- Page extract -
++++++
(edit: discussions in the comments section have led me to realize there have been several conversations on LessWrong related to this topic that I did not mention in my original question post.
Since ensuring their visibility is important, I am listing them here: Rohin Shah has explained how consequentialist agents optimizing for universe-histories rather than world-states can display any external behavior whatsoever, Steven Byrnes has explored corrigibility in the framework of consequentialism by arguing poweful agents will optimize for future world-states at least to some extent, Said Achmiz has explained what incomplete preferences look like (1, 2, 3), EJT has formally defined preferential gaps and argued incomplete preferences can be an alignment strategy, John Wentworth has analyzed incomplete preferences through the lens of subagents but has then argued that incomplete preferences imply the existence of dominated strategies, and Sami Petersen has argued Wentworth was wrong by showing how incomplete preferences need not be vulnerable.)
In his first discussion with Richard Ngo during the 2021 MIRI Conversations, Eliezer retrospected and lamented:
In the end, a lot of what people got out of all that writing I did, was not the deep object-level principles I was trying to point to - they did not really get Bayesianism as thermodynamics, say, they did not become able to see Bayesian structures any time somebody sees a thing and changes their belief. What they got instead was something much more meta and general, a vague spirit of how to reason and argue, because that was what they'd spent a lot of time being exposed to over and over and over again in lots of blog posts.
Maybe there's no way to make somebody understand why corrigibility is "unnatural" except to repeatedly walk them through the task of trying to invent an agent structure that lets you press the shutdown button (without it trying to force you to press the shutdown button), and showing them how each of their attempts fails; and then also walking them through why Stuart Russell's attempt at moral uncertainty produces the problem of fully updated (non-)deference; and hope they can start to see the informal general pattern of why corrigibility is in general contrary to the structure of things that are good at optimization.
Except that to do the exercises at all, you need them to work within an expected utility framework. And then they just go, "Oh, well, I'll just build an agent that's good at optimizing things but doesn't use these explicit expected utilities that are the source of the problem!"
And then if I want them to believe the same things I do, for the same reasons I do, I would have to teach them why certain structures of cognition are the parts of the agent that are good at stuff and do the work, rather than them being this particular formal thing that they learned for manipulating meaningless numbers as opposed to real-world apples.
++++++
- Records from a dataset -
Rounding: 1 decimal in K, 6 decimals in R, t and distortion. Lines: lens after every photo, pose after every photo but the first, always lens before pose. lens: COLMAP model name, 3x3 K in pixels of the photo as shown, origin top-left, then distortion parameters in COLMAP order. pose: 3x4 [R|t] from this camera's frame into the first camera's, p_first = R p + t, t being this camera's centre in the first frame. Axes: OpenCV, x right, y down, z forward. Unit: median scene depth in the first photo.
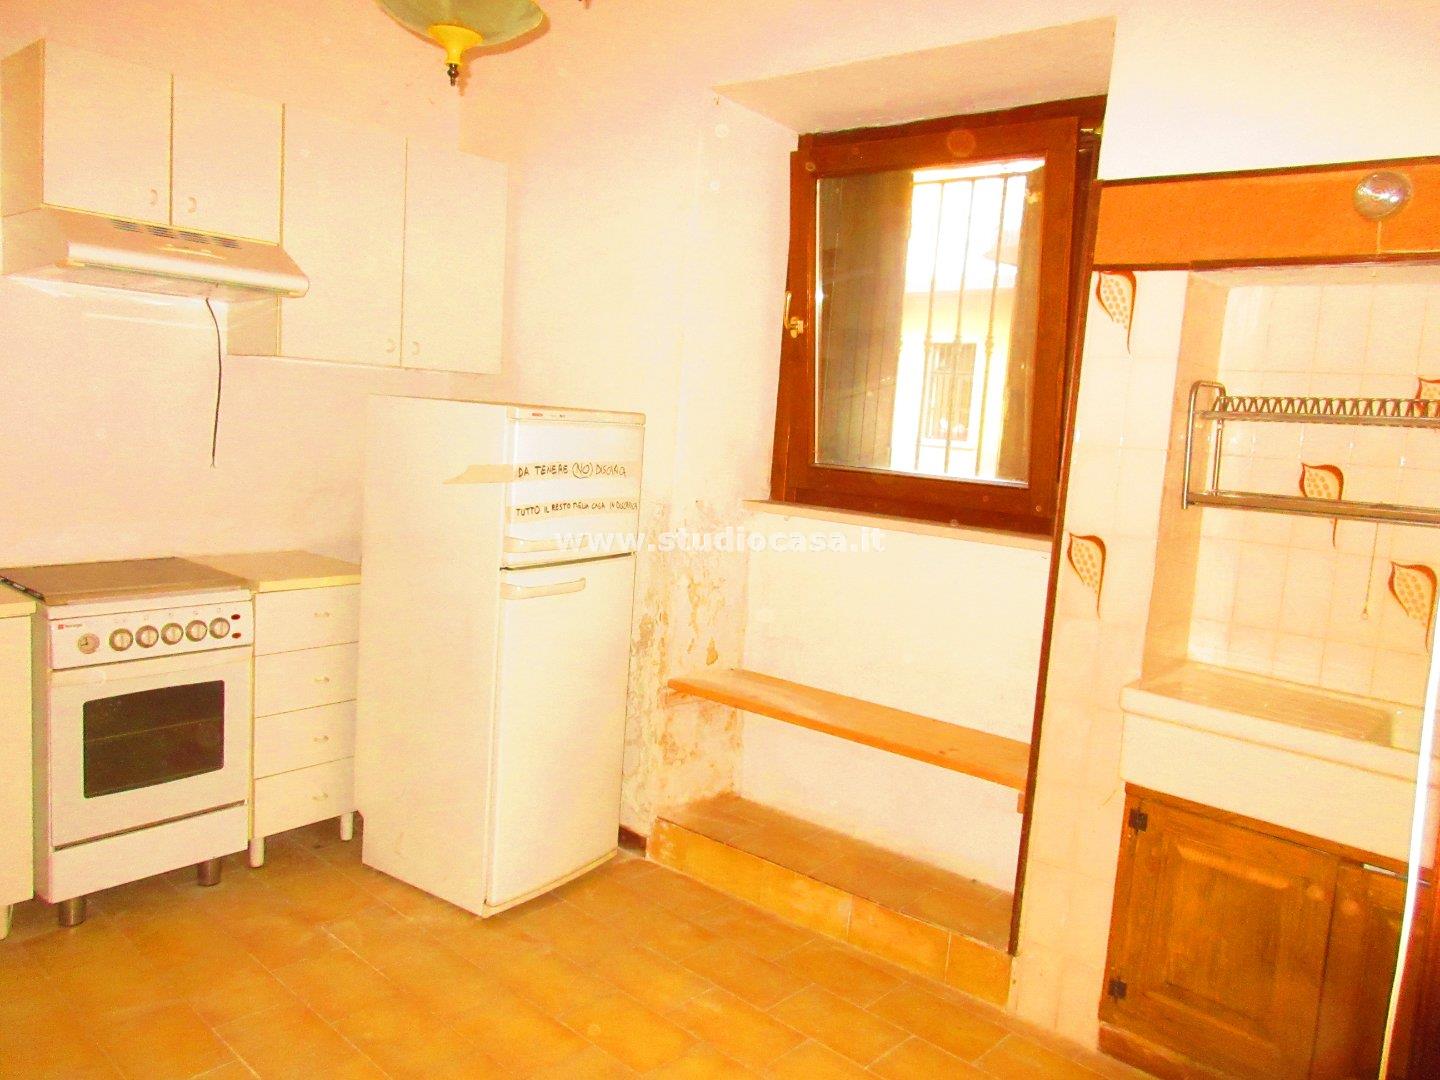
lens RADIAL K [[1062.1, 0, 712.8], [0, 1062.1, 537.8], [0, 0, 1]] dist [-0.005344, 0.002543]
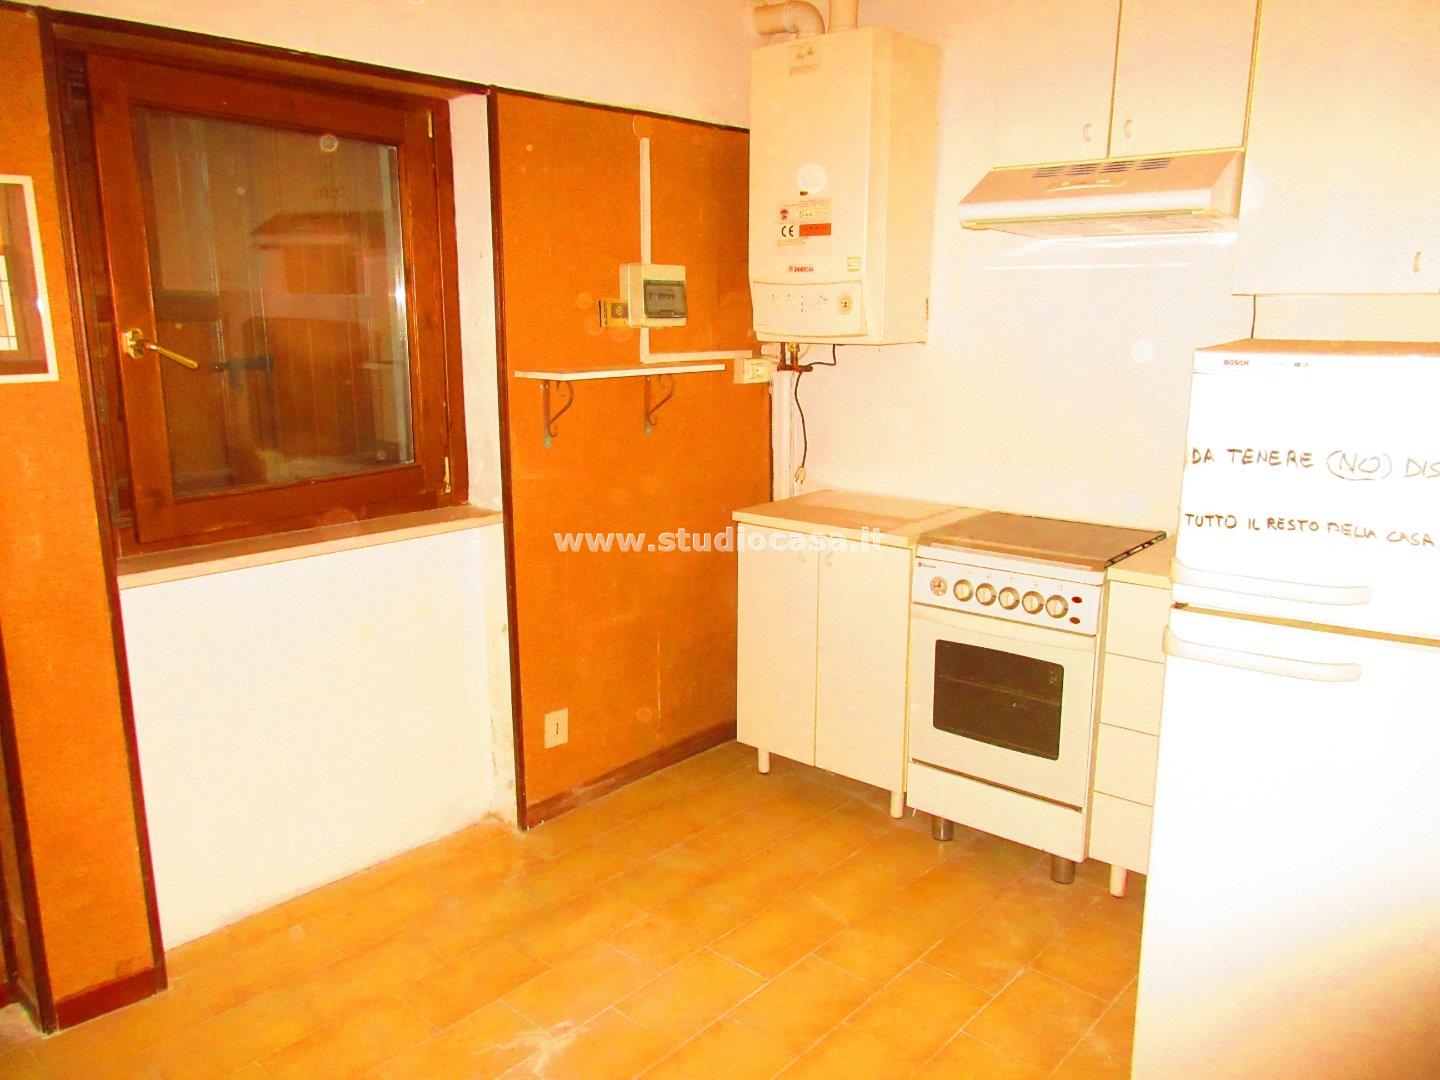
lens RADIAL K [[1062.1, 0, 715.1], [0, 1062.1, 537.8], [0, 0, 1]] dist [-0.005344, 0.002543]
pose [[0.013023, 0.144616, -0.989402, 0.416469], [-0.117450, 0.982858, 0.142113, -0.066587], [0.992993, 0.114355, 0.029785, 0.673120]]
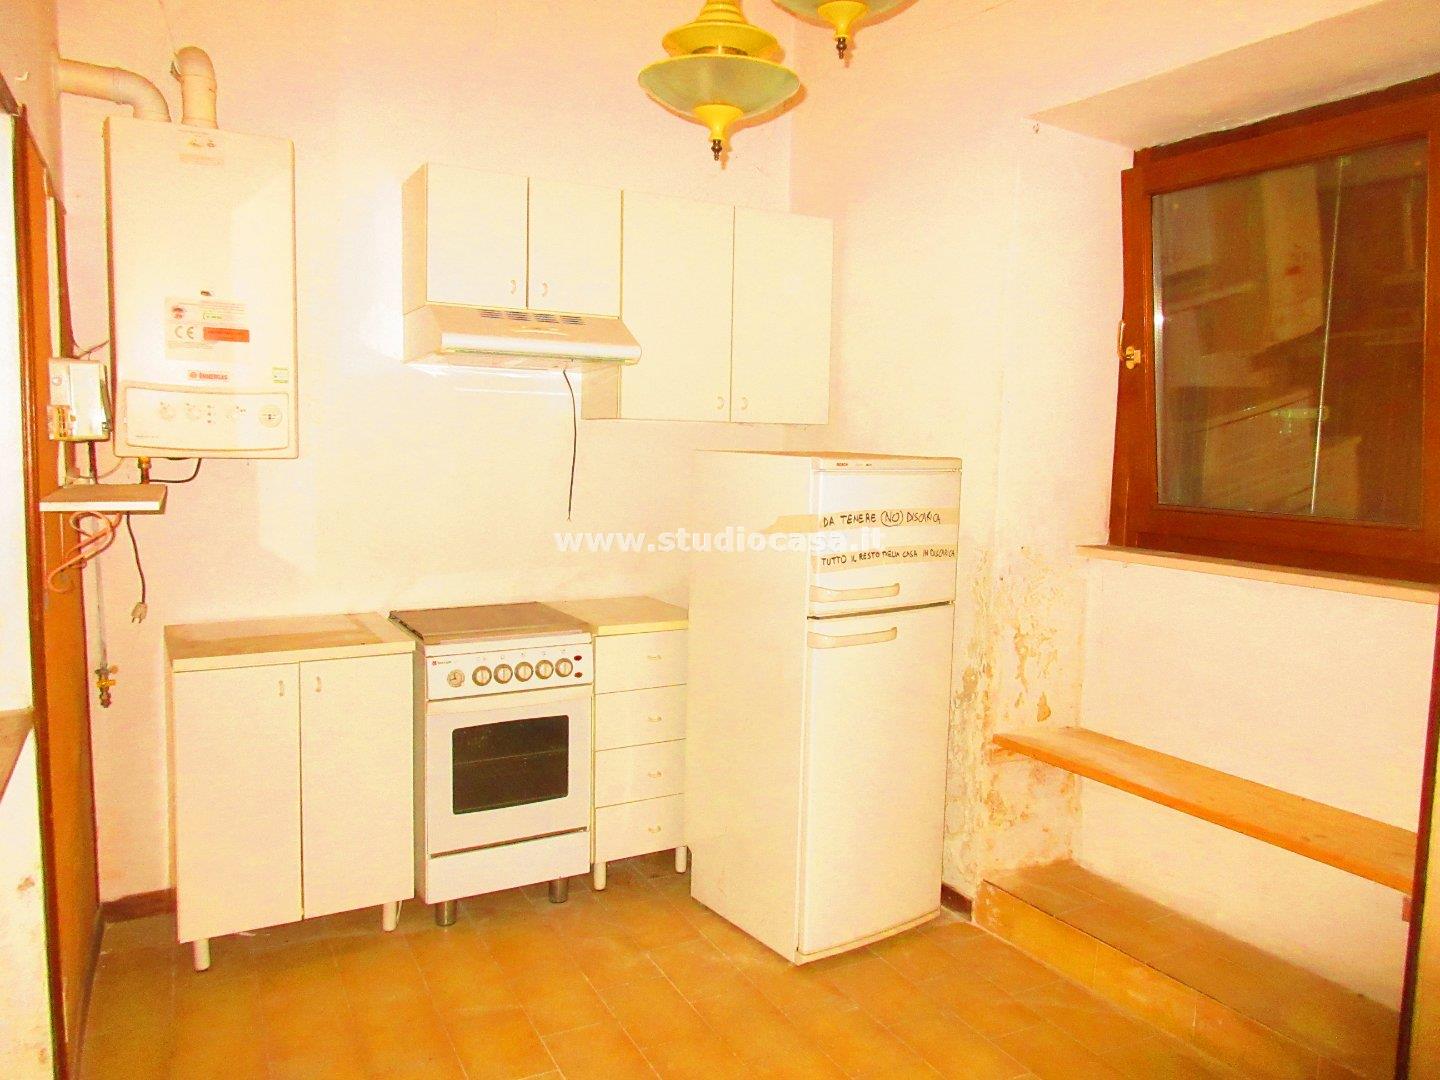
lens RADIAL K [[1062.1, 0, 714.6], [0, 1062.1, 538.1], [0, 0, 1]] dist [-0.005344, 0.002543]
pose [[0.935405, -0.012363, -0.353361, 0.072799], [-0.000649, 0.999327, -0.036680, -0.009043], [0.353577, 0.034540, 0.934768, 0.019180]]
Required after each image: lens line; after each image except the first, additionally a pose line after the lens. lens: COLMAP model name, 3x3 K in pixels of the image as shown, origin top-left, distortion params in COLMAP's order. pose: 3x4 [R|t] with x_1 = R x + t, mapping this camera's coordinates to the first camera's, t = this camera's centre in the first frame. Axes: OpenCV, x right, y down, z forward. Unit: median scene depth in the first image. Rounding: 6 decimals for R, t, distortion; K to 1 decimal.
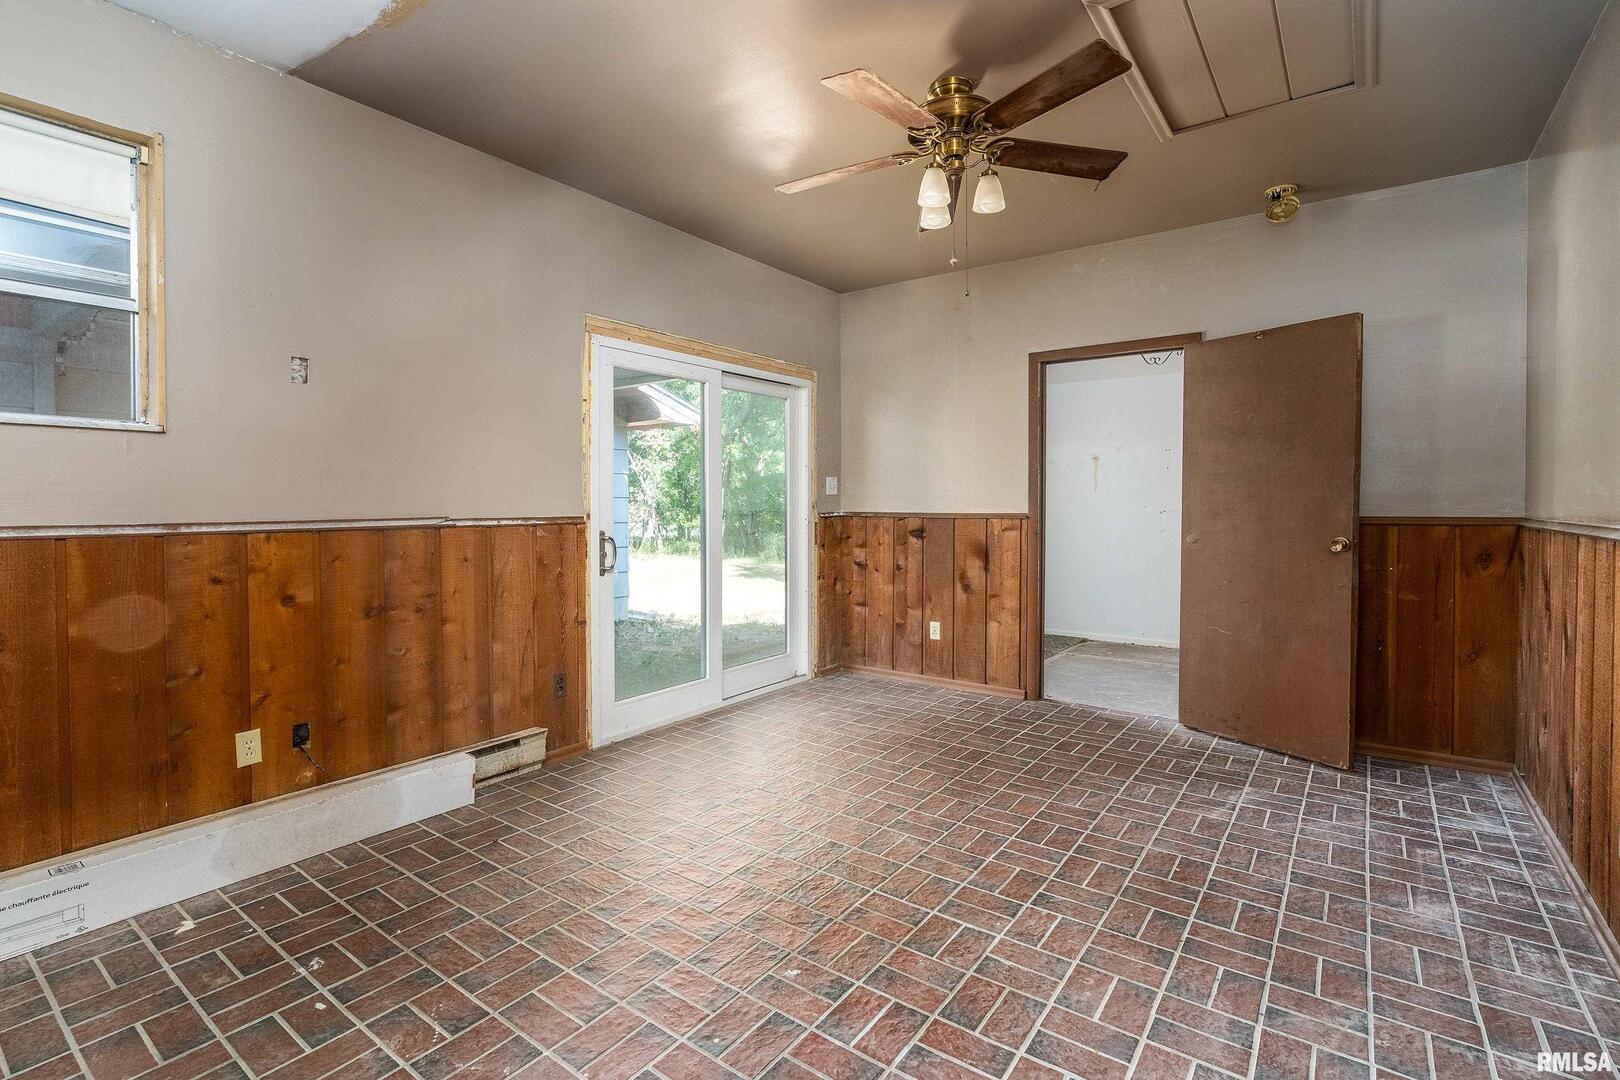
lens RADIAL K [[770.2, 0, 816.9], [0, 770.2, 510.6], [0, 0, 1]] dist [-0.018831, 0.004825]
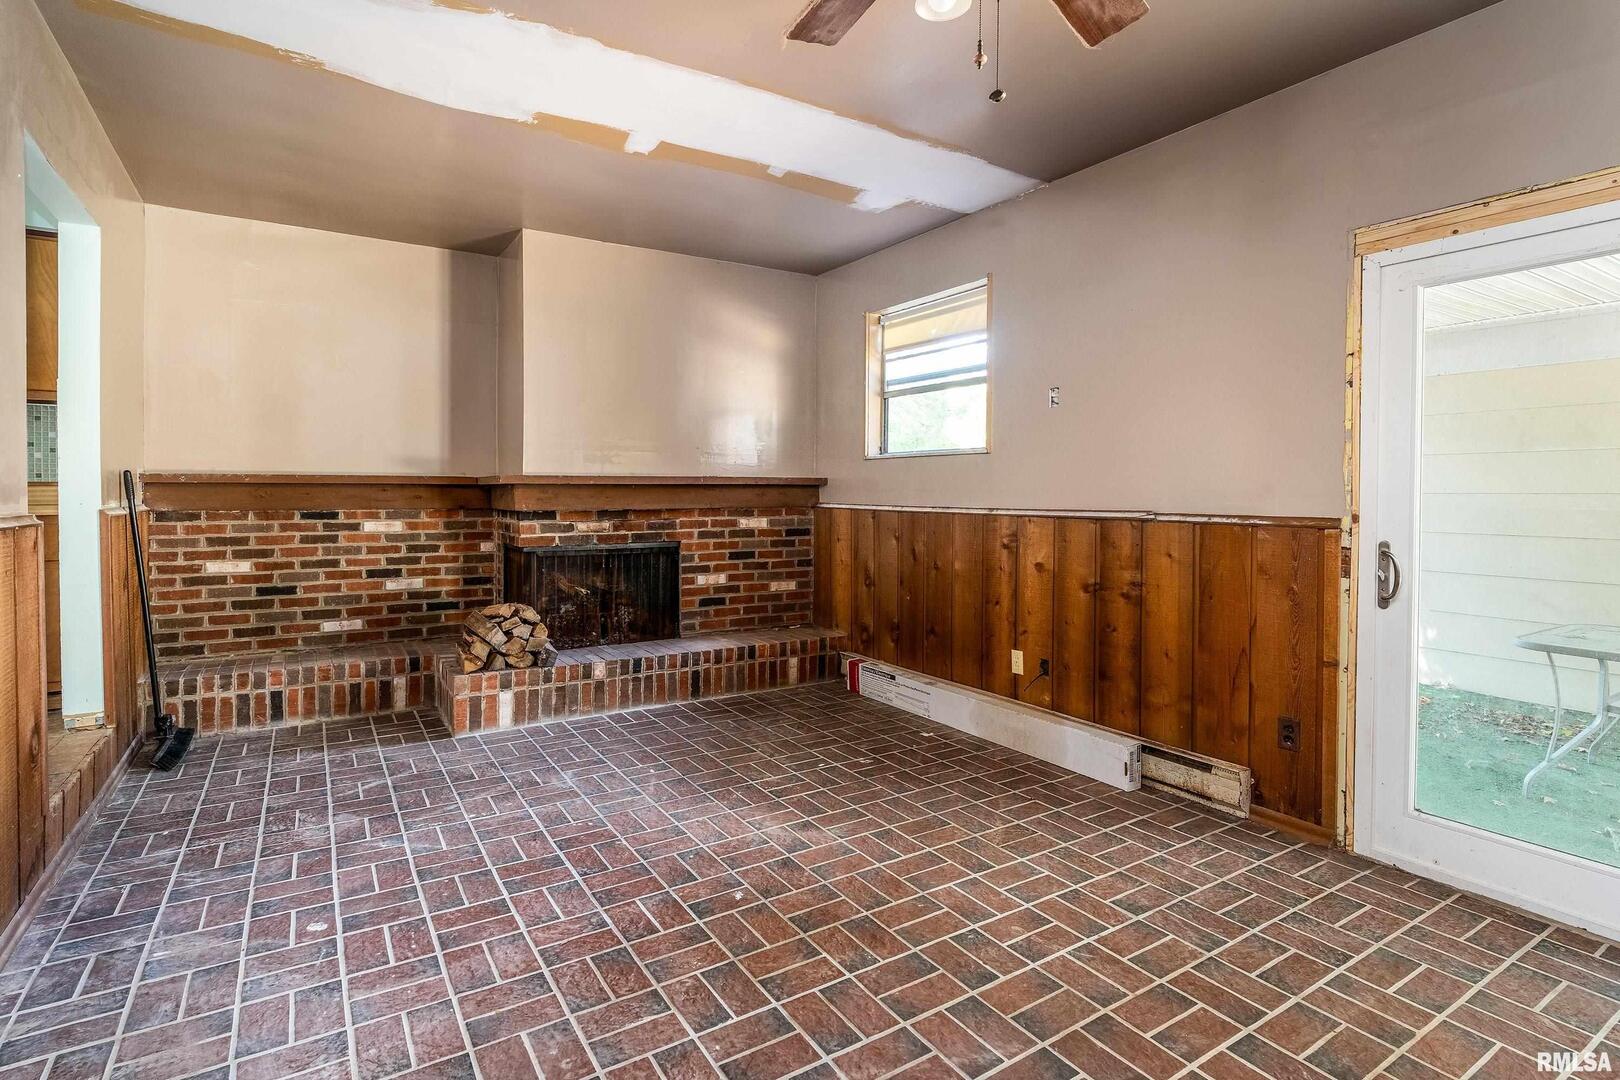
++++++
- Questions -
• a. Transcribe the stretch of the corrigibility passage above from "Maybe there's no" through "good at optimization.".
• b. Pick up the corrigibility passage above from its last sentence and keep writing it.

- Answers in order -
• a.
Maybe there's no way to make somebody understand why corrigibility is "unnatural" except to repeatedly walk them through the task of trying to invent an agent structure that lets you press the shutdown button (without it trying to force you to press the shutdown button), and showing them how each of their attempts fails; and then also walking them through why Stuart Russell's attempt at moral uncertainty produces the problem of fully updated (non-)deference; and hope they can start to see the informal general pattern of why corrigibility is in general contrary to the structure of things that are good at optimization.

• b.
And I have tried to write that page once or twice (eg "coherent decisions imply consistent utilities") but it has not sufficed to teach them, because they did not even do as many homework problems as I did, let alone the greater number they'd have to do because this is in fact a place where I have a particular talent.
Eliezer is essentially claiming that, just as his pessimism compared to other AI safety researchers is due to him having engaged with the relevant concepts at a concrete level ("So I have a general thesis about a failure mode here which is that, the moment you try to sketch any concrete plan or events which correspond to the abstract descriptions, it is much more obviously wrong, and that is why the descriptions stay so abstract in the mouths of everybody who sounds more optimistic than I am. This may, perhaps, be confounded by the phenomenon where I am one of the last living descendants of the lineage that ever knew how to say anything concrete at all"), his experience with and analysis of powerful optimization allows him to be confident in what the cognition of a powerful AI would be like. In this view, Vingean uncertainty prevents us from knowing what specific actions the superintelligence would take, but effective cognition runs on Laws that can nonetheless be understood and which allow us to grasp the general patterns (such as Instrumental Convergence) of even an "alien mind" that's sufficiently powerful. In particular, any (or virtually any) sufficiently advanced AI must be a consequentialist optimizer that is an agent as opposed to a tool and which acts to maximize expected utility according to its world model to purse a goal that can be extremely different from what humans deem good.
When Eliezer says "they did not even do as many homework problems as I did," I doubt he is referring to actual undergrad-style homework problems written nicely in LaTeX. Nevertheless, I would like to know whether there is some sort of publicly available repository of problem sets that illustrate the principles he is talking about. Meaning set-ups where you have an agent (of sorts) that is acting in a manner that's either not utility-maximizing or even simply not consequentialist, followed by explanations of how you can exploit this agent. Given the centrality of consequentialism (and the associated money-pump and Dutch book-type arguments) to his thinking about advanced cognition and powerful AI, it would be nice to be able to verify whether working on these "homework problems" indeed results in the general takeaway Eliezer is trying to communicate.
I am particularly interested in this question in light of EJT's thorough and thought-provoking post on how "There are no coherence theorems". The upshot of that post can be summarized as saying that "there are no theorems which state that, unless an agent can be represented as maximizing expected utility, that agent is liable to pursue strategies that are dominated by some other available strategy" and that "nevertheless, many important and influential people in the AI safety community have mistakenly and repeatedly promoted the idea that there are such theorems."
I was not a member of this site at the time EJT made his post, but given the large number of upvotes and comments on his post (123 and 116, respectively, at this time), it appears likely that it was rather popular and people here paid some attention to it. In light of that, I must confess to finding the general community reaction to his post rather baffling. Oliver Habryka wrote in response:
The post does actually seem wrong though.
I expect someone to write a comment with the details at some point (I am pretty busy right now, so can only give a quick meta-level gleam), but mostly, I feel like in order to argue that something is wrong with these arguments is that you have to argue more compellingly against completeness and possible alternative ways to establish dutch-book arguments.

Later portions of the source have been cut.